Wednesday, October 13, 2010

John Ellis dreams about the non-existence of the Higgs

A funny two-minute NSF video shows John Ellis, the 2nd most cited high-energy physicist (and, by the way, the father of the term "Theory of Everything", Nature 1986), who thinks it would be healthy for physics if the experiments showed that the Higgs boson were just like the luminiferous aether and the physicists have been idiots for 40 years once again:



Does he really believe this scenario?




Well, obviously, he doesn't. You can be sure that he doesn't from the beginning because of his T-shirt with the Standard Model Lagrangian: the last line contains both the kinetic and potential terms for the Higgs field. These terms do belong to the Standard Model, after all. The Higgs boson hasn't yet been seen but it's in the theory.

You may be sure that the truncated Standard Model without any Higgs - and without anything that plays its role - is inconsistent. It predicts that the scattering of longitudinally polarized pairs of W-bosons may occur with probabilities that are outside the 0%-100% range. Too bad.

These proclamations about proofs that the physicists have been idiots are very politically correct. In the case of the Higgs, Ellis obviously doesn't believe that Higgs doesn't exist. (And how "extra dimensions" themselves, without any fields in them, could replace the Higgs is beyond me.) He has the Higgs terms on his T-shirt. In fact, Ellis believes much more than the Higgs. There is a Lagrangian of the supersymmetric extension of the Standard Model printed on his underwear, too. (Thankfully, it's not shown in the video because it could diminish Susy's generally perceived sexiness: sorry, Dr Ellis.)

Dreaming about complete inconsistencies

However, more generally, I personally don't dream about new experimental proofs that many physicists are idiots because I have already seen more proofs of this fact than what was needed. ;-) And I don't mean just idiotic physicists in APS playing the role of mindless sheep of Al Gore who repeat preposterous proclamations about the upcoming climate Armageddon.

Even in the realm of serious recent experiments, physicists have been shown clueless too many times. The observation of the positive cosmological constant in 1998 is one such example. It was almost as unexpected as the absence of the Higgs boson would be. But it wasn't healthy for the field.

The observation of the dark energy, however valid it might be and however natural it will look to the future generations of physicists, has thrown the "cosmological" part of fundamental physics of our generations into quagmire that has lasted for more than a decade so far.

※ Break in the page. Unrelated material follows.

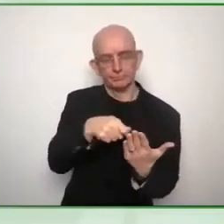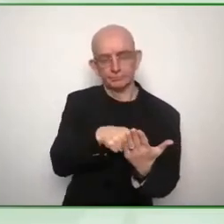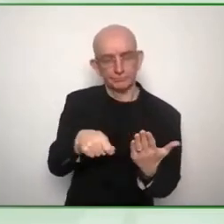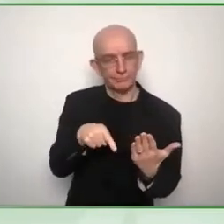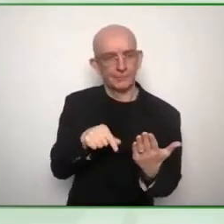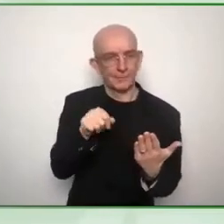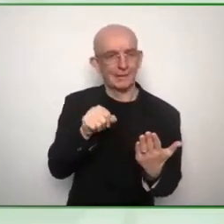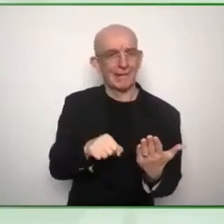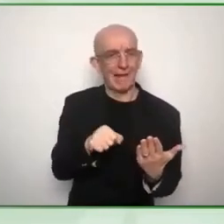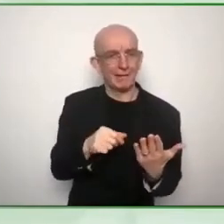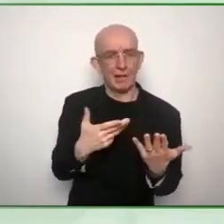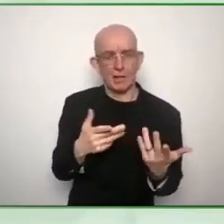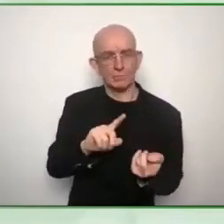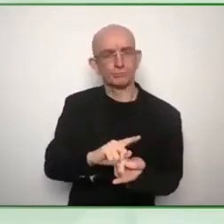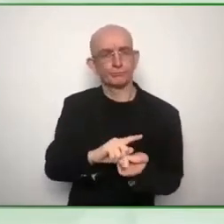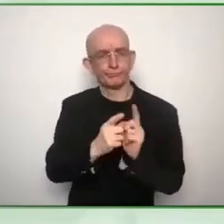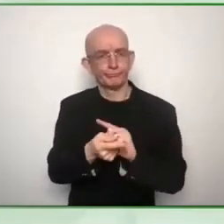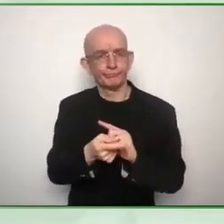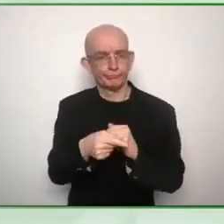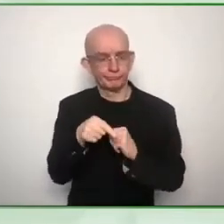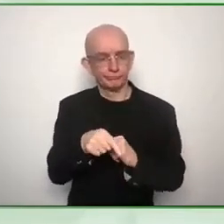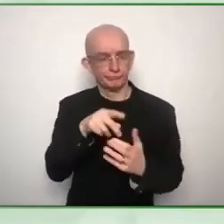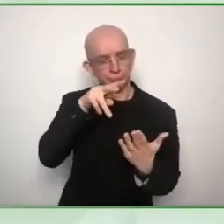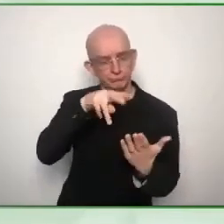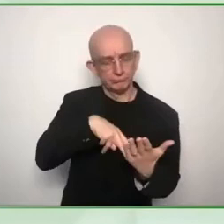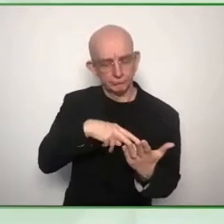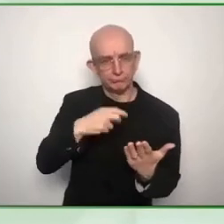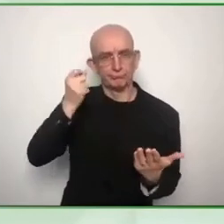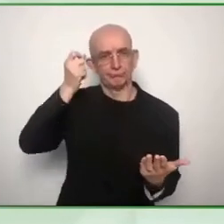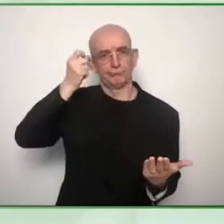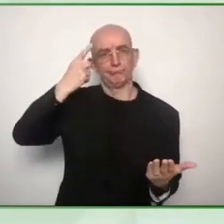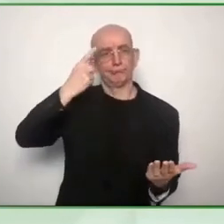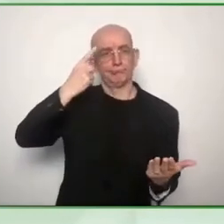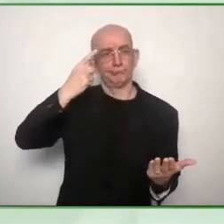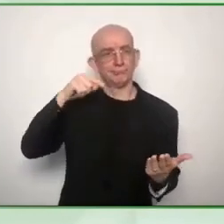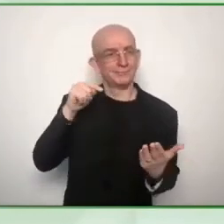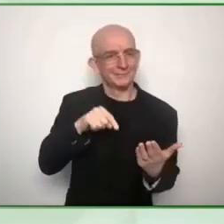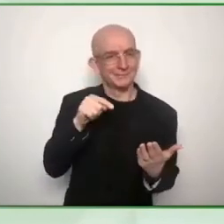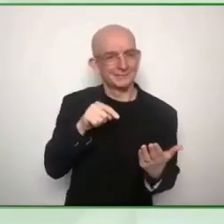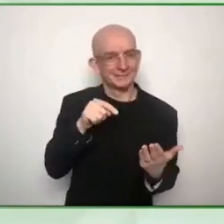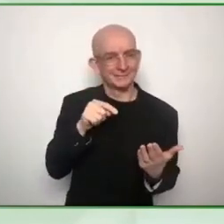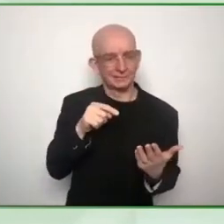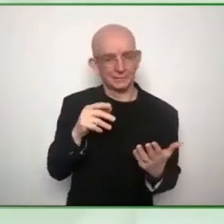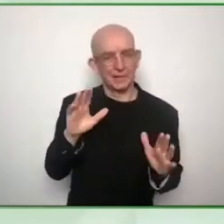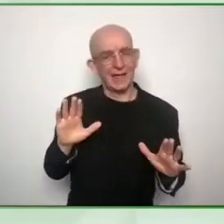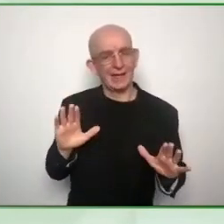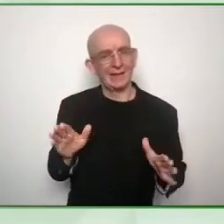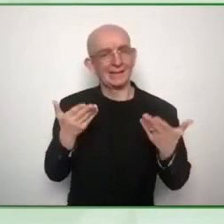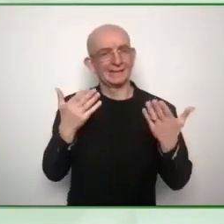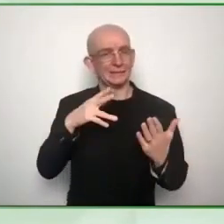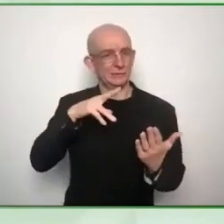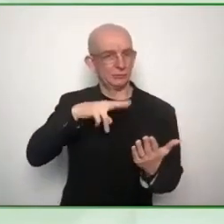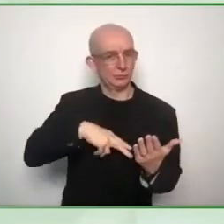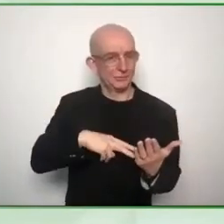the feedback feedback is and the usage has been a really pleasing um aspect of the project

The expansion of intellectually impotent and often downright incorrect memes about the anthropic principle and similar concepts simply reflects the immense surprise that the cosmological constant is there, while being unnaturally tiny. This surprise hasn't gone away and it was a source of a disease for physics. Needless to say, physicists will eventually be sure what's going on so the insight will be important and helpful in the long run - but in the short run and the medium run, it wasn't good.



If you're unconstrained by internal consistency and agreement with the real data, you may imagine many things instead of the Higgs mechanism, including the Fractastic Voyage above. Things are much more unique if you actually care about the consistency and the agreement with the observations.

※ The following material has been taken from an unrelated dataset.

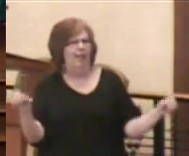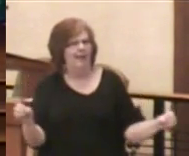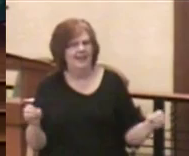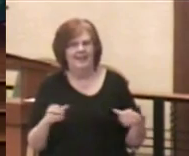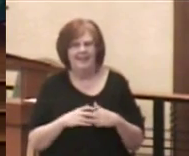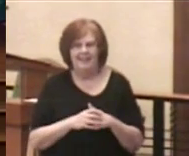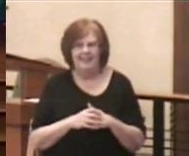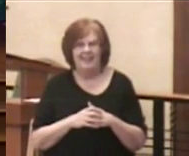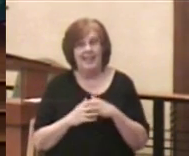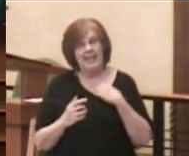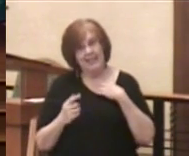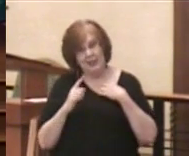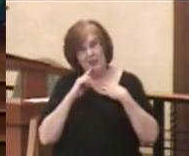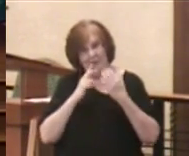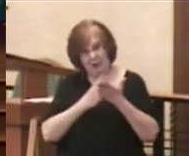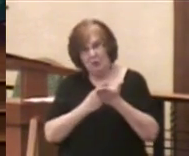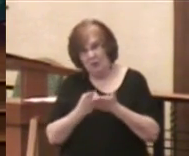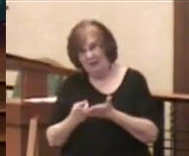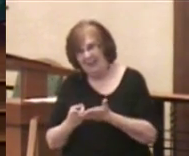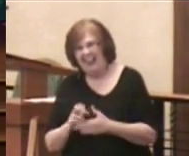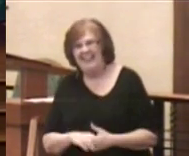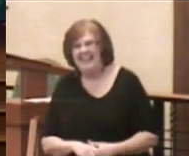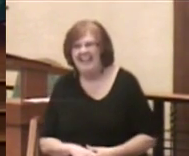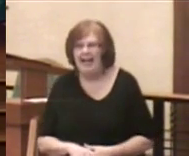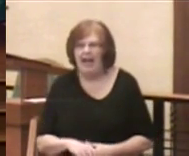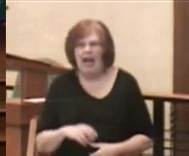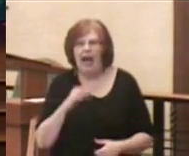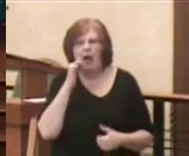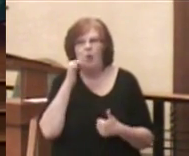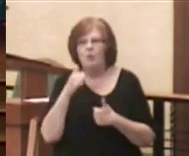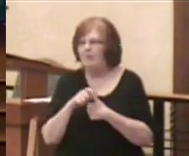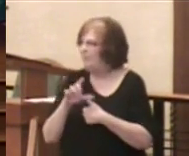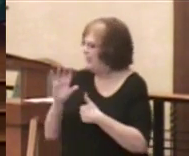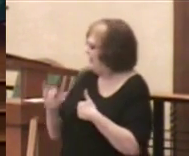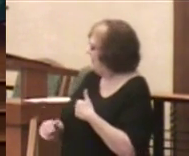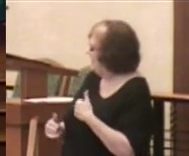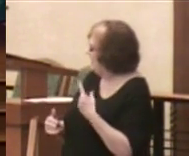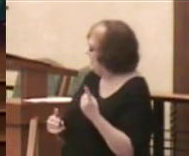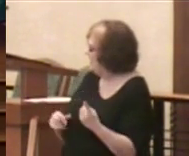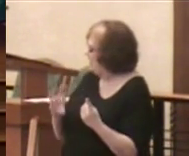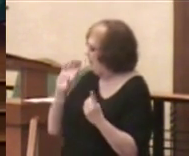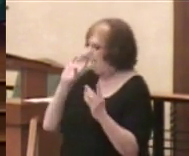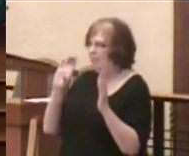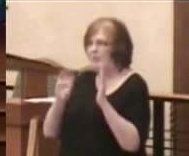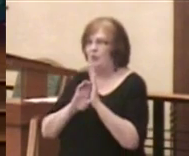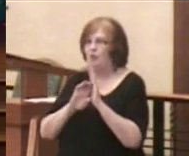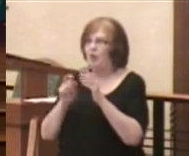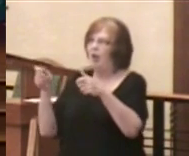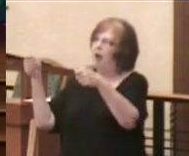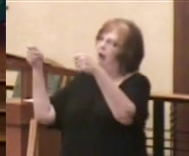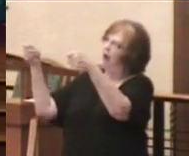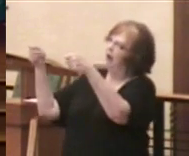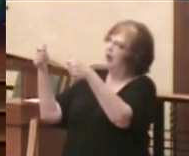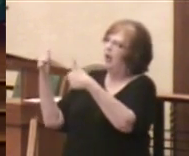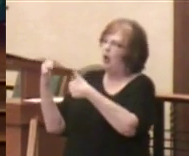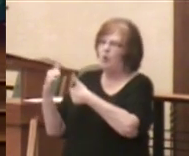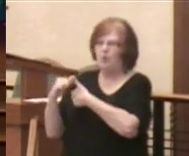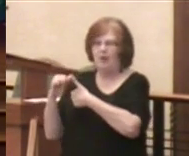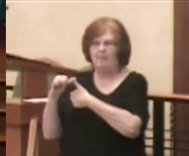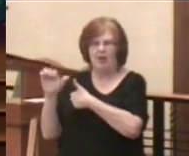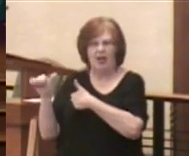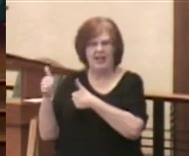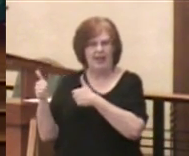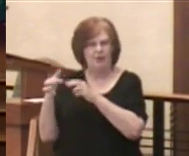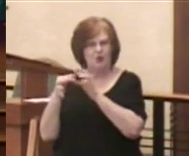To be truthful, I do not remember where this particular picture hung, but I do remember where another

If the Higgs is shown not to be there, I guess that it won't be a beginning of a clear new revolution, either. Why? First, there has to be some deviation from the Higgs-less Standard Model because the Higgs-less Standard Model is internally inconsistent, as I have mentioned above.

But imagine that the WW scattering is slightly modified from the Standard Model prediction, so that it stays in the logical range of 0%-100%. Something that looks like coming from a completely non-polynomial, perhaps non-local Lagrangian (or even a non-Lagrangian theory) - yet not manifestly inconsistent - may be suggested by the data. Will we know what to do with such a situation?

I don't think so. The possible totally Higgs-less alternatives are so attractive a possibility that people have already spent a part of their efforts in the recent decades - and as far as I know, they haven't found anything that makes much sense. The actual results of this research are much less attractive than the motivation. So I don't see a reason why they should suddenly find such a theory in the next 10 years. The non-discovery of the Higgs wouldn't really help us much because people have looked to this possible situation before the measurement, anyway.

Of course, if the experiments already said "there is no Higgs", many new (and maybe smarter) people would be looking at possible Higgs-less theories. But the change would only be quantitative. Even if it makes sense to speculate about such matters, the new alternative research won't explode before 2013-2014 when the LHC is expected to find the light Higgs boson.

(Note that SUSY will probably be discovered before the Higgs if it occurs at low enough mass scale.)